1,168 posts, read 1,227,194 times
Reputation: 1435
Quote:
Originally Posted by s1alker View Post
I agree. Some time ago I read a blog of a person who survived one year in a city that was surrounded and constantly shelled during the war in the balkans. In the city you have strength in numbers and better access to supplies and trading. People formed small militias to protect their neighborhoods. I think you have a better chance of survival in SHTF as an "average joe" in the big city. You really do need a lot of skills and knowledge to survive all by yourself in a rural area.
That was Selco I think.

Like I said, If you are properly prepared.
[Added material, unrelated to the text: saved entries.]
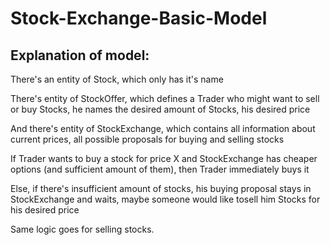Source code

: # Stock-Exchange-Basic-Model

## Explanation of model:

There's an entity of Stock, which only has it's name  

There's entity of StockOffer, which defines a Trader who might want to sell or buy Stocks, he names the desired amount of Stocks, his desired price  

And there's entity of StockExchange, which contains all information about current prices, all possible proposals for buying and selling stocks  


If Trader wants to buy a stock for price X and StockExchange has cheaper options (and sufficient amount of them), then Trader immediately buys it  

Else, if there's insufficient amount of stocks, his buying proposal stays in StockExchange and waits, maybe someone would like tosell him Stocks for his desired price  

Same logic goes for selling stocks.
THere is lots of stuff in cities. Lots of it. The food will run out in no time and with that the people will either starve or move out but either way, they will be gone. Most at least.

There is nothing in the countryside. There will be food, but that is about it and whatever production of it will fall of rapidly.
When I was in Rwanda, the genocide didnt end by foreign intervention or troops or anything like that. It ended because everyone ran out of food. In the end, they were BBQ ing their dogs. That only took 2 months. Just remember. this is in a place where most food was produced locally. This is because as soon as the genocide started, the economy stopped. Things stopped moving. People stopped breeding their animals. Of course the cities ran out of food first. Then many left to the countryside and devoured everything there. Even today the flora and fauna hasent recovered from those 3 months. If I recall, 65% of the forests were destroyed and where wildlife was plentiful it is very rare today..
Yes, many refugees were killed but you cant stop the hoard. I watched mainly unarmed people overrun fully armed army barracks with 100's of soldiers. The soldiers didnt stand a chance.

So people who think that they are going to set up their little survival redoubt's in the hills are in for a big surprise when the cities empty out. The best thing to do is hide for at least 3 months. More likely 6. People will do all sorts of crazy things to get the next meal so until they are gone, you dont stand a chance against them.

But, if you made it past that, The cities are the place where all the resources will be. The countryside will be destroyed.